Skogrand founded the girls basketball program at Mountain View when it opened in 2003-04, building it into a perennial state power. She led the Mavericks to four state championships, five district titles and 14 state tournament appearances in 19 seasons, compiling a 316-158 (.667) record at the school.
She also went 115-75 (.605) and made the state tournament three times in eight seasons at Meridian. Add in a 60-38 record in Dayton, Nevada, to start her career, and she holds a career varsity basketball record of 491-271 (.644).
But her success wasn’t limited to basketball. She also won a pair of district titles and a state runner-up trophy with Borah softball, she led Meridian softball to a district title, and she coached volleyball and golf, too.
Skogrand said some of her career highlights include coaching her daughter, Ali, and her first district and state titles. But her favorite memories stem from the relationships she’s built with players during 37 years as a coach and teacher.
“Most of the time, it’s when my former athletes make contact with me, or it might be a former student I see at the restaurant or the grocery store,” Skogrand said. “When they tell me I made an impact, I feel really proud of what I’ve accomplished.”
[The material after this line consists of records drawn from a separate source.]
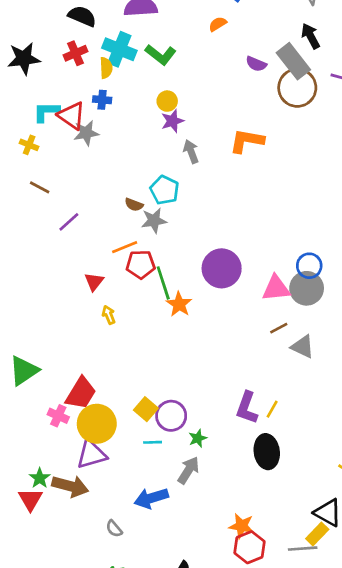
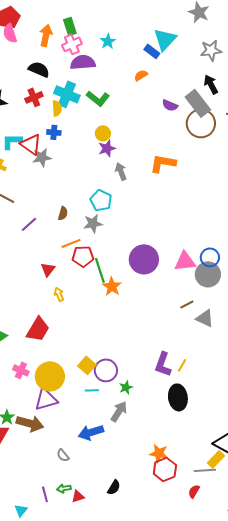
brown semicircle: (134, 205) -> (63, 213), moved, turned -96
pink triangle: (276, 288) -> (185, 261), moved
red trapezoid: (81, 393) -> (38, 329), moved

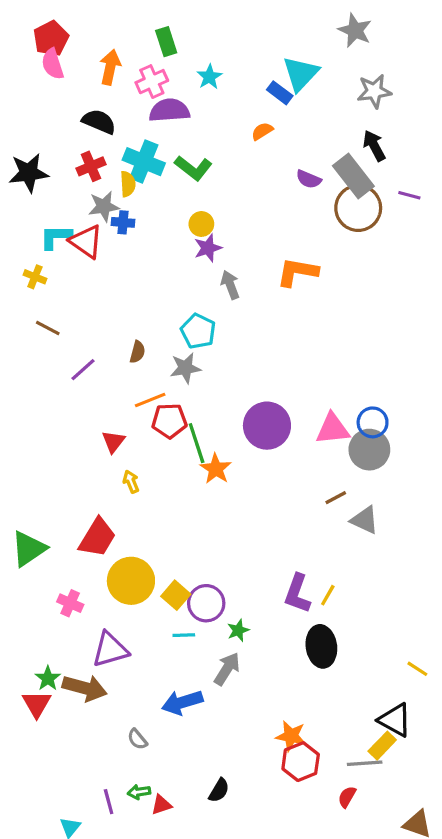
green rectangle: (70, 26) -> (166, 42), moved
gray star: (42, 157) -> (104, 206), moved
yellow circle: (50, 376) -> (131, 581), moved

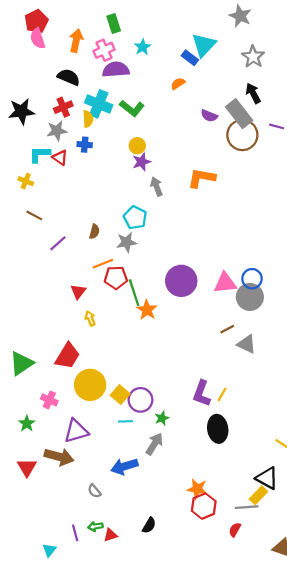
gray star: (374, 91) -> (253, 57), turned -30
gray star: (104, 206) -> (57, 131), moved
red triangle: (86, 242) -> (60, 158), size x0.7
green star: (48, 678) -> (27, 423), moved

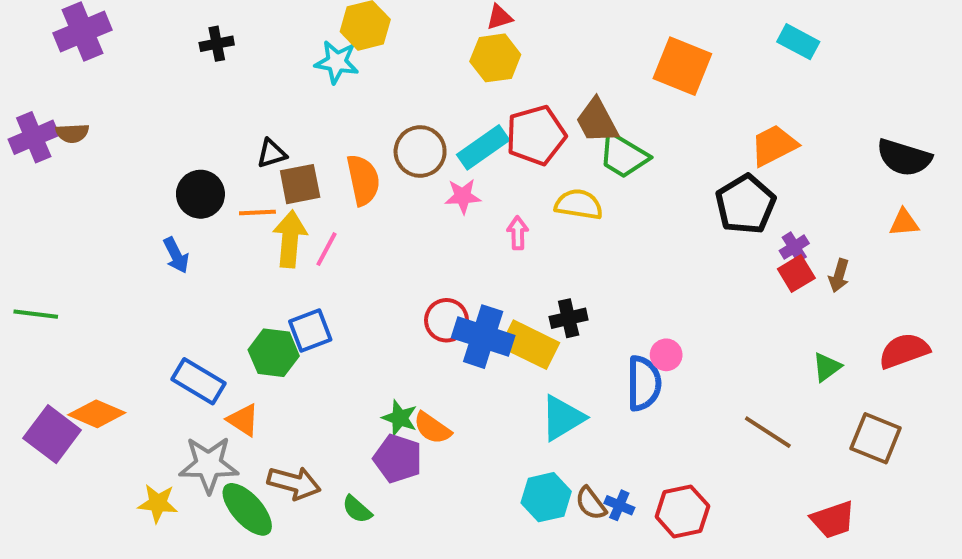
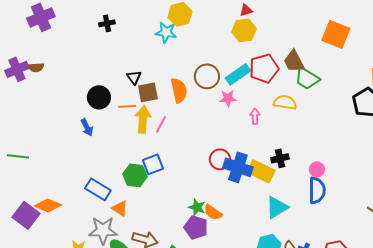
black triangle: (272, 154) -> (134, 77), turned -49
pink circle: (666, 355) -> (317, 169), moved

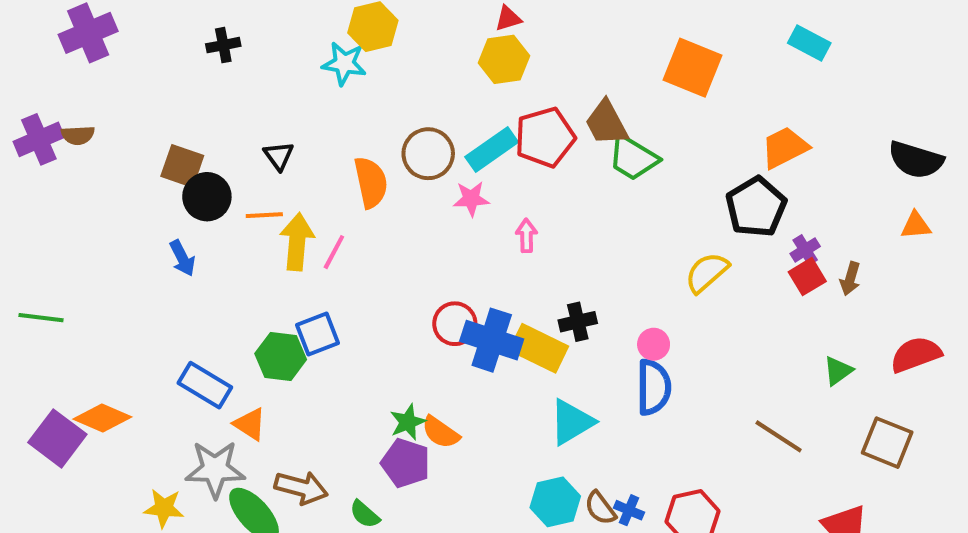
brown square: (148, 92) -> (182, 166), moved, turned 30
yellow semicircle: (285, 102) -> (707, 273), moved, turned -50
green star: (197, 207) -> (408, 422), turned 30

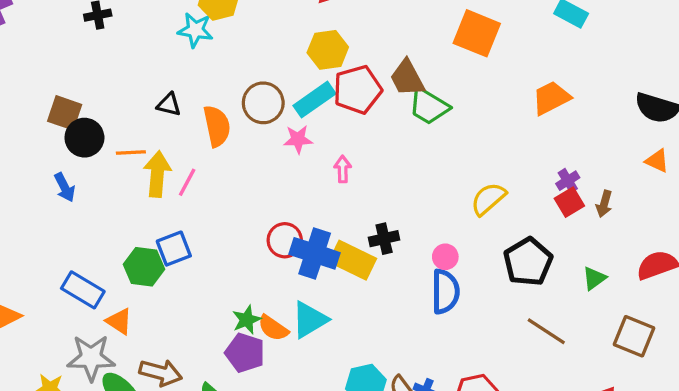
yellow hexagon: (504, 59) -> (328, 50), moved
black triangle: (279, 156) -> (169, 105), moved, turned -40
black pentagon: (756, 207) -> (528, 262), moved
orange triangle: (916, 225) -> (657, 161), turned 30
cyan triangle: (572, 422) -> (310, 320), moved

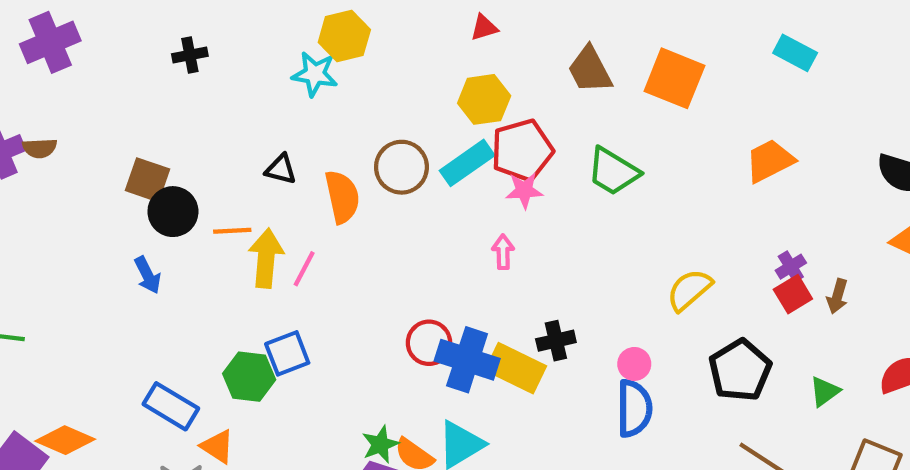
brown trapezoid: (407, 78) -> (590, 70), moved
pink star: (298, 139) -> (524, 190), moved

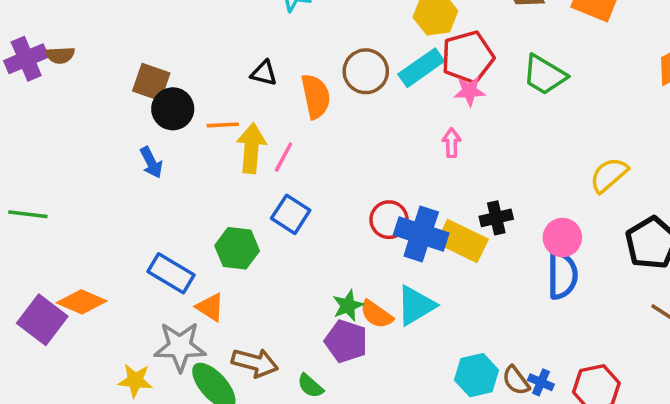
blue square: (287, 353) -> (291, 214), moved, turned -36
pink circle: (634, 364) -> (562, 238), size x1.4

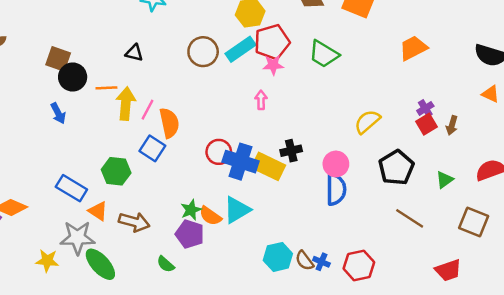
orange semicircle: (316, 96) -> (169, 123), moved
brown arrow: (255, 363) -> (134, 222), moved

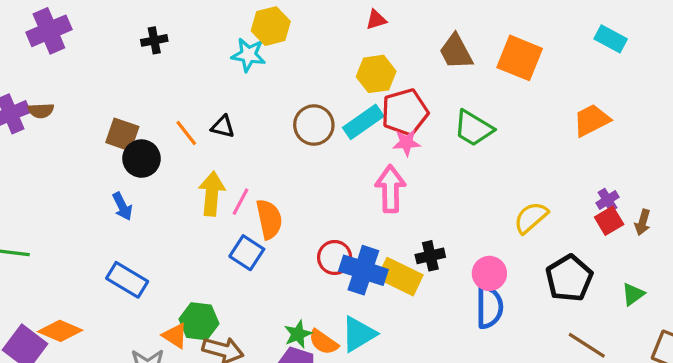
orange line: (106, 88) -> (186, 133), moved, turned 55
pink arrow: (261, 100) -> (390, 189), size x1.8
green hexagon: (116, 171) -> (199, 321), moved
blue rectangle: (71, 188) -> (127, 280), moved

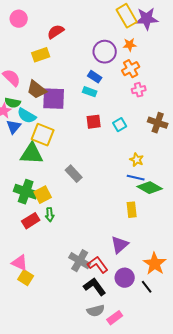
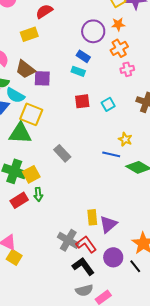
purple square: (54, 99) -> (42, 78), size x0.7
blue line: (136, 178) -> (111, 154), moved
yellow rectangle: (132, 210) -> (92, 217), moved

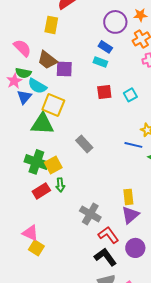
yellow rectangle: (29, 34) -> (51, 25), turned -60
yellow rectangle: (92, 217) -> (128, 197), moved
gray cross: (68, 240) -> (90, 214), moved

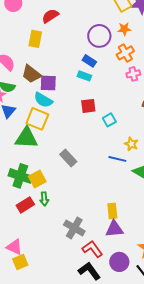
cyan semicircle: (37, 86) -> (43, 100), moved
cyan square: (130, 95) -> (109, 120), moved
purple triangle: (130, 215) -> (114, 229), turned 36
yellow square: (36, 248) -> (20, 262), turned 35

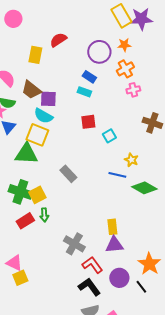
red semicircle: (50, 16) -> (58, 40), moved

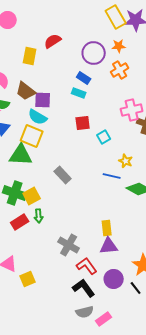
pink cross: (133, 90) -> (132, 110), moved, size x1.5
yellow square: (20, 278) -> (28, 279), moved

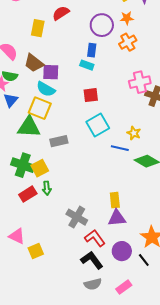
blue rectangle: (84, 78) -> (92, 50), turned 64
cyan square: (104, 137) -> (98, 125), moved, size x1.6
gray rectangle: (63, 175) -> (59, 141), moved, turned -60
pink rectangle: (104, 319) -> (124, 287), moved

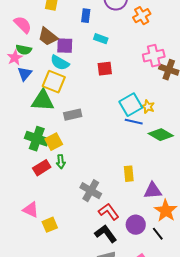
blue rectangle: (92, 50) -> (86, 16), moved
cyan square: (98, 125) -> (131, 105), moved
purple triangle: (117, 218) -> (153, 191), moved

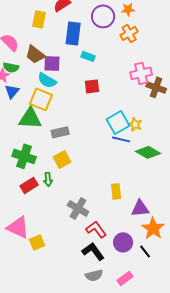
blue rectangle: (86, 16) -> (73, 33), size x1.6
yellow square: (54, 142) -> (62, 159), moved
pink triangle: (31, 210) -> (18, 227), size x1.4

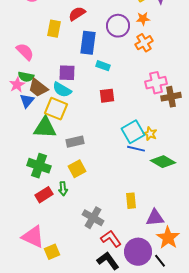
brown trapezoid: (35, 54) -> (38, 88), moved
brown cross: (156, 87) -> (171, 97), turned -30
purple circle: (123, 242) -> (138, 252), size x1.4

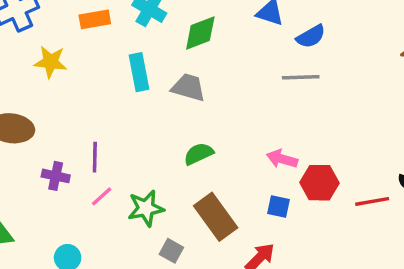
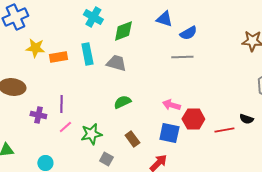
orange rectangle: (95, 19) -> (58, 57), moved
blue square: (279, 207) -> (169, 133), size x1.5
brown rectangle: (216, 217) -> (132, 139), size x0.6

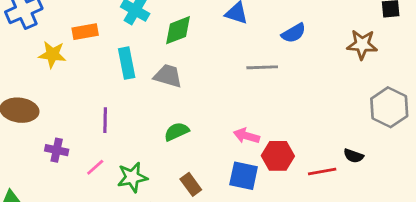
blue semicircle: (188, 33) -> (294, 33), moved
orange rectangle: (58, 57) -> (85, 32), moved
purple line: (61, 104) -> (105, 120), moved

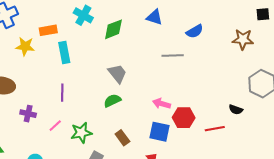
cyan rectangle: (127, 63) -> (64, 52), moved
gray trapezoid: (168, 76) -> (117, 73), moved, turned 35
black semicircle: (354, 156) -> (236, 110), moved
Skogrand graduated from Borah in 1980 as a multisport star, winning the state basketball player of the year award as a senior under her maiden name, Connie Sandland. She then played four years at Boise State, where she still ranks among the career leaders in points (10th), rebounds (10th), assists (18th), steals (ninth) and blocked shots (16th).
She left for Nevada as a 22-year-old for her first job, where she coached volleyball, basketball and softball all at the same time, laying the foundation for a lifetime as a coach and mentor.
Her 37 years as a coach saw women’s sports explode from a niche to the mainstream. Generations of players benefited from her experience, instruction and wealth of knowledge.
“She’s had a ton of success,” Boise girls basketball coach Kim Brydges said. “I don’t know how many state championships she’s won or how many banners she’s hung. But more importantly, she left a positive mark on girls basketball in the area.”
Skogrand admits she hasn’t made too many plans for her retirement, beyond packing for her cruise and cleaning out two filing cabinets full of old notes. After a lifetime ruled by the demands of a sports calendar, she’s taking the days as they come.
“I’m just going to enjoy some free time and enjoy some traveling this summer as much as I can,” Skogrand said. “And then, go from there.”